Look through the data below. Show each line where the string "moved" occurs.

Scene edit records:
○ ○ ○ ○ ○
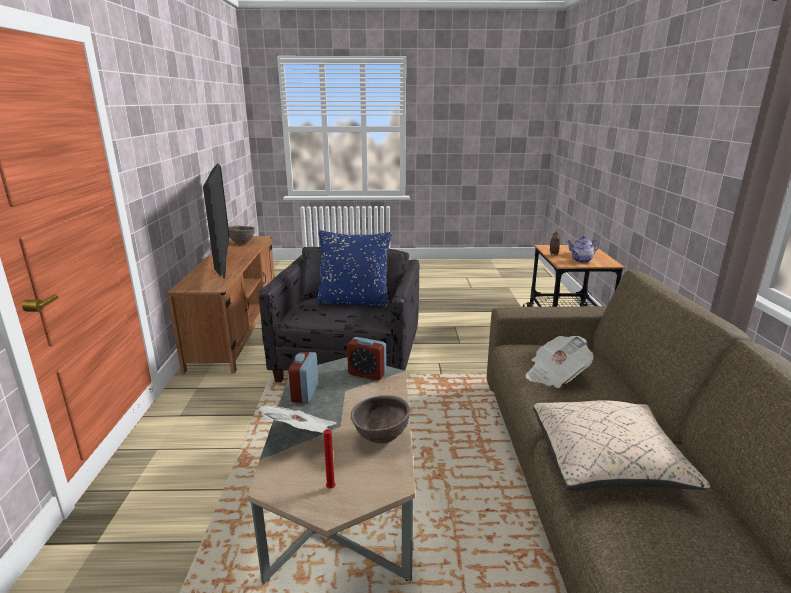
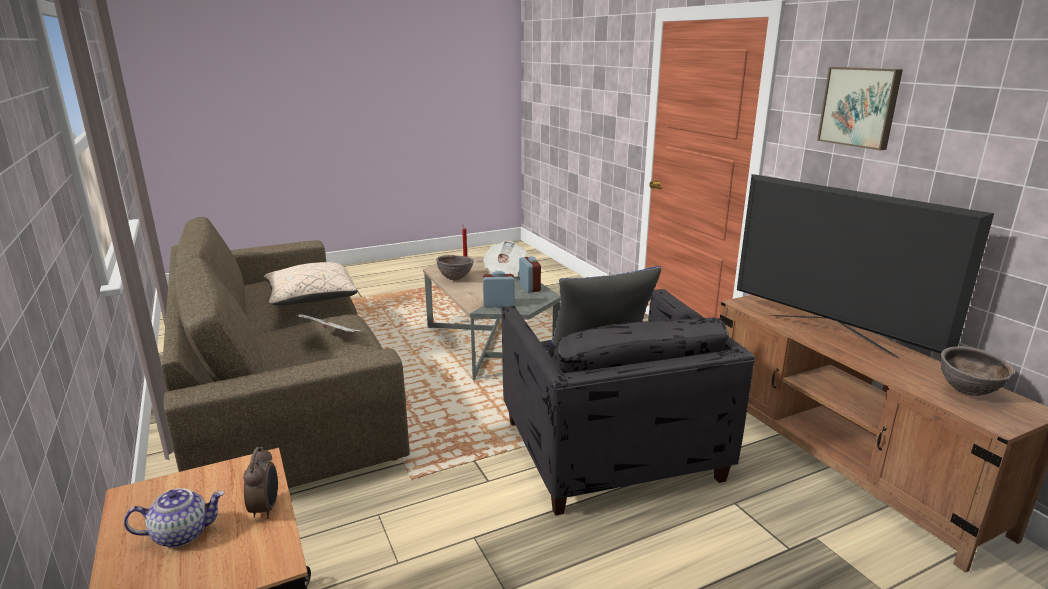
camera: 155 degrees right, 0 degrees up
teapot [571,242,596,263] -> none
none -> picture [817,67,903,150]

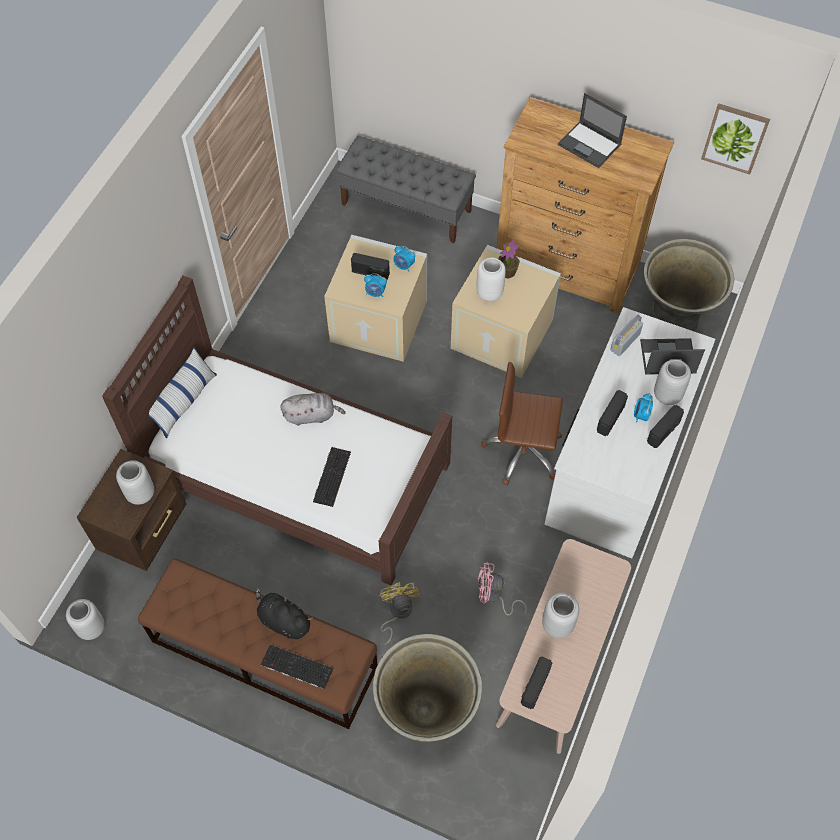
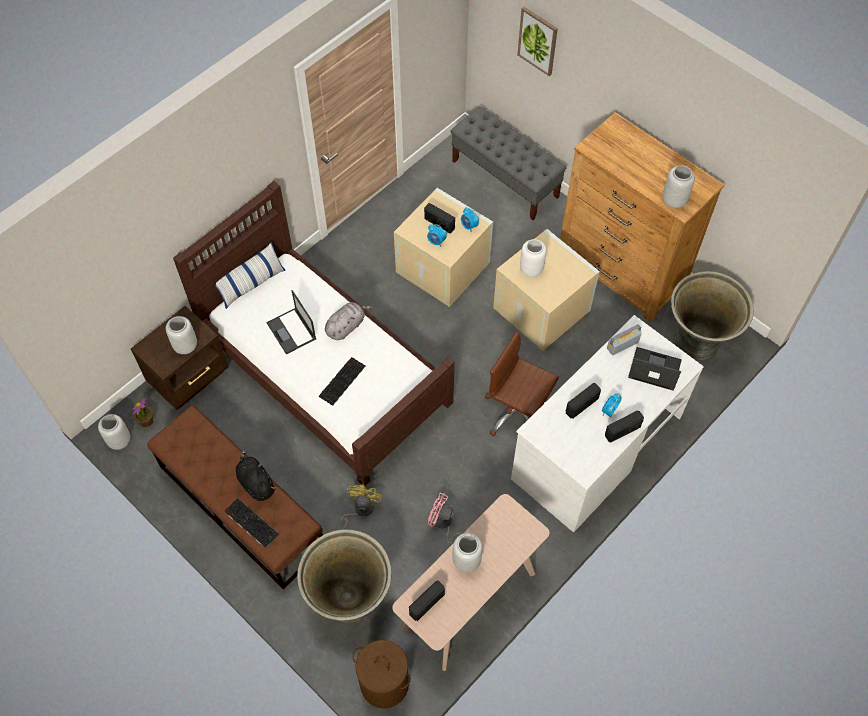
camera: 20 degrees right, 0 degrees up
grey plush toy [280,393,346,426] -> grey plush toy turned 60 degrees counterclockwise [325,302,373,340]
potted plant [499,240,520,279] -> potted plant moved to [132,398,153,427]
laptop [558,93,627,168] -> laptop moved to [266,290,316,354]
grey vase [654,359,691,405] -> grey vase moved to [662,165,695,208]
picture [701,103,770,175] -> picture moved to [517,7,558,76]
none -> brown laundry basket [352,640,411,709]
○ ○ ○ ○ ○
EXERCISE RESPONSE:
potted plant [499,240,520,279] -> potted plant moved to [132,398,153,427]
laptop [558,93,627,168] -> laptop moved to [266,290,316,354]
grey vase [654,359,691,405] -> grey vase moved to [662,165,695,208]
picture [701,103,770,175] -> picture moved to [517,7,558,76]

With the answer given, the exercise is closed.